What Should You Expect If You're Long Overdue For Your Next Eye Exam?
Your vision is an important part of your health, making yearly eye examinations a crucial part of routine healthcare. Unfortunately, many people defer these visits for too long or even go for years between eye check-ups. If you can't remember the last time you saw an eye doctor, you might be apprehensive or even nervous about your next visit.
The good news is that it's never too late to get back into the swing of things to start protecting your vision and ensuring clear sight for many more years. Still, you might wonder what to expect from your first eye exam in years. Keep reading for three things that may happen during your next eye exam so that you'll know exactly what to expect.
1. Standard Visual Acuity Test
The visual acuity test is the basis of most eye exams, and it's likely the procedure you think about when you imagine a visit to the eye doctor.

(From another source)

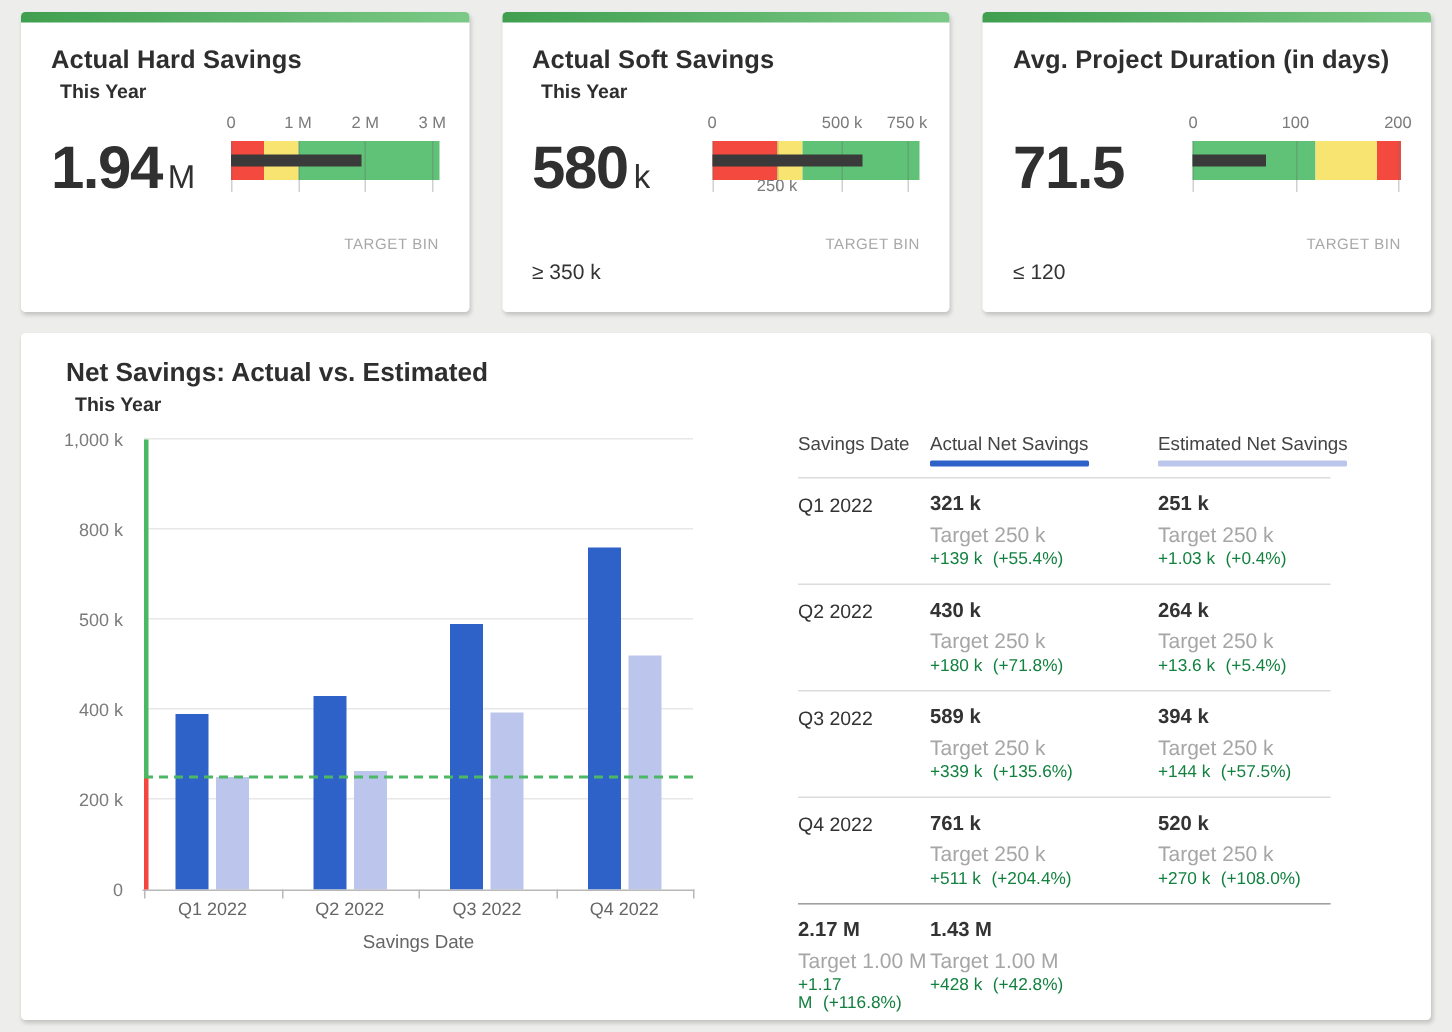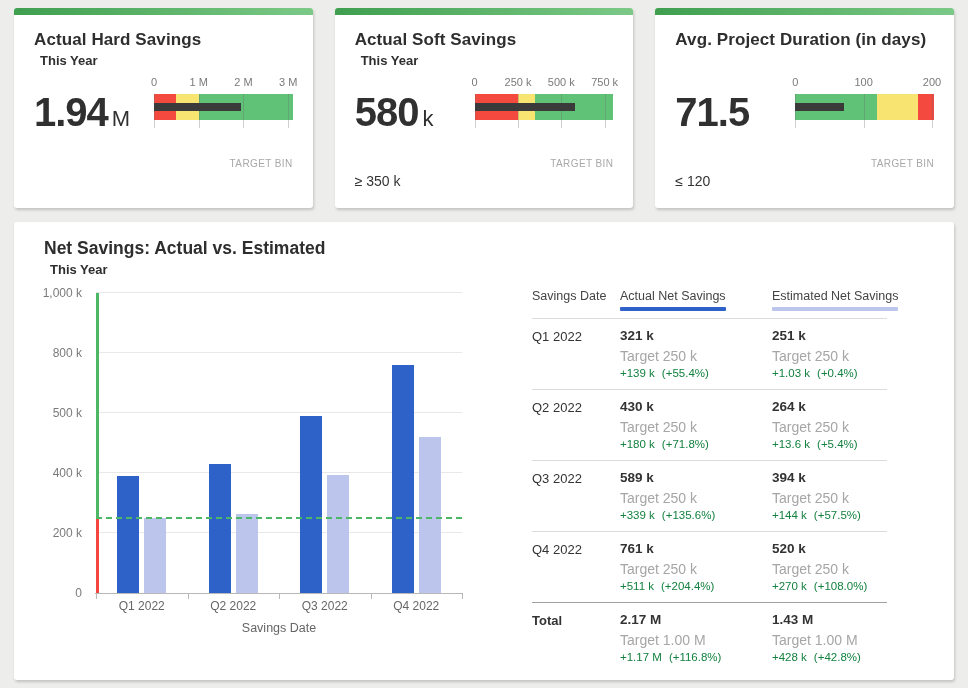"250 k" span.bt-tick { margin-top: none -> 42px }
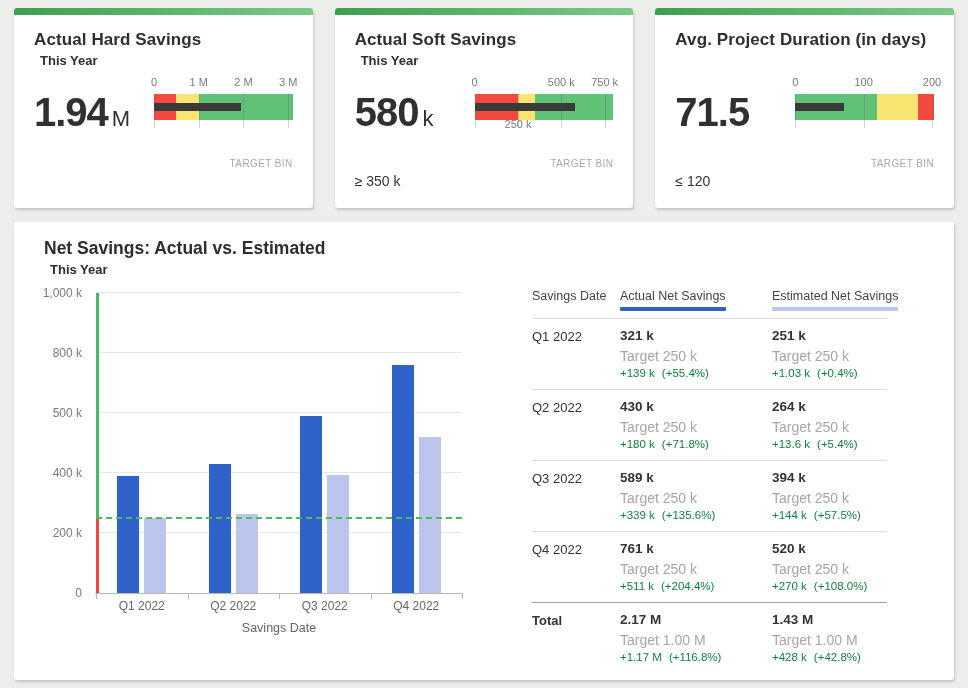"Total" div.t-label { html: <div>Total</div> -> none }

An acuity test uses a medical device known as a Snellen chart, and your doctor will use the test results to determine if you need glasses or contacts (or a new prescription if you already wear them).
Visual acuity tests are a part of any eye exam, whether you visited an eye doctor last year or a decade ago. The longer it's been since your last visit, the more critical it is to test your visual acuity. However, yearly exams are particularly important since they allow your doctor to monitor how your vision changes over time.
2. Pupil Dilation
Dilating your pupils is a critical and common diagnostic technique. This method forces your pupils to become larger (dilate), so your doctor can more closely examine your eye's internal structure. Pupil dilation isn't always part of a routine eye exam, but it's a common procedure for comprehensive health checks or in patients with certain risk factors for eye disease, including age.
If you haven't been to an eye doctor in a long time, there's a good chance your doctor may want to perform a pupil dilation. Since your doctor hasn't been able to monitor the health of your eyes from year to year, a pupil dilation test can make it easier to spot any issues that may have developed since your last visit.
3. Updated Prescriptions
Most people experience changes to their vision as they age. If you already have a prescription for glasses or contacts, there's a good chance your vision will change (even if only slightly) as you get older. Even if you don't wear glasses, you may eventually need them for activities that require seeing up close, such as reading.
While you might not always need a new prescription year-to-year, there's a good chance you'll receive an updated one if you haven't been to an eye doctor in several years or longer. The good news is that getting a new pair of glasses or contacts after many years of using an outdated prescription can often feel like looking out into a suddenly clearer and brighter world.